Entre los aspectos más valorados por los visitantes se cuentan: la arquitectura imponente del edificio, la calidad de los vitrales, la majestuosidad del altar mayor, la presencia de personal de seguridad durante casi toda la jornada, la disponibilidad de una rampa para sillas de ruedas, la buena ubicación céntrica —a escasa distancia de la Peatonal, la Casa Municipal y la Escuela Normal— y el hecho de poder ingresar sin pagar entrada. La historia de la elección de los santos patronos de la provincia, realizada en la plaza principal en 1825, con la votación a favor de San Miguel Arcángel para Entre Ríos y de Nuestra Señora del Rosario para Paraná, añade un valor simbólico al templo, cuya comunidad venera a la Virgen del Rosario como patrona desde que la imagen fuera prestada por el pueblo santafesino de San José del Rincón en 1730.

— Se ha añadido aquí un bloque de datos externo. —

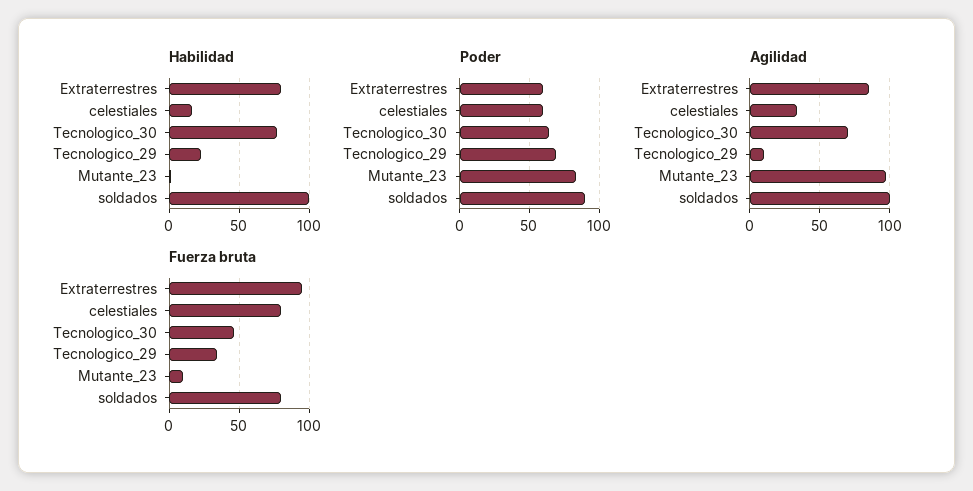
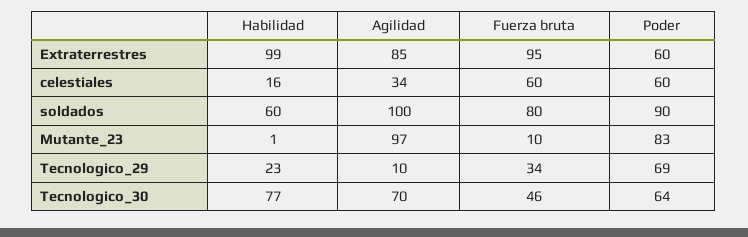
Habilidad, Extraterrestres: 80 -> 99
Habilidad, soldados: 100 -> 60
Fuerza bruta, celestiales: 80 -> 60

No obstante, la experiencia no está exenta de aspectos que el visitante debe conocer. Numerosos señalamientos apuntan a la falta de mantenimiento de la fachada, con pintura descascarada y suciedad acumulada, particularmente en el frente y la escalinata de acceso. La presencia de palomas también genera inconvenientes, ya que sus deyecciones afectan tanto la estética exterior como la limpieza del atrio. En ciertas ocasiones, las fuentes de agua bendita no se encuentran en condiciones, y la iluminación interior suele ser considerada insuficiente para apreciar toda la riqueza arquitectónica del recinto. El templo se encuentra periódicamente en refacciones, lo que puede afectar la visibilidad de algunos sectores laterales, aunque las mismas son recibidas con satisfacción por los fieles que esperan una recuperación integral del edificio.

Otro punto a considerar es la discrepancia en la denominación oficial: si bien figura como Parroquia Nuestra Señora del Rosario, su rango eclesiástico es de Catedral Metropolitana, por lo que varios visitantes sugieren actualizar la nomenclatura. Tampoco hay una página web oficial propia, lo que dificulta acceder con anticipación a los horarios de las misas, y la falta de una proveeduría dentro del templo limita la adquisición de artículos religiosos durante la visita. Quienes recorren la zona destacan que las calles de adoquines frente a la catedral constituyen un rasgo distintivo del casco histórico paranaense, ideal para complementar la visita con una caminata por el centro.

la Catedral Metropolitana de Paraná es una pieza invaluable del patrimonio arquitectónico y espiritual de la región, comparable en monumentalidad a los grandes templos de Luján y La Plata. Su recorrido permite a fieles y turistas contemplar arte religioso, conocer la historia institucional de la provincia y participar de celebraciones litúrgicas cargadas de tradición. Quienes planifiquen una visita deben tener presente los horarios de apertura, la necesidad de consultar eventuales cierres por obras de restauración y la conveniencia de recorrer tanto el interior como el contorno de la plaza para dimensionar la magnitud de este icono entrerriano.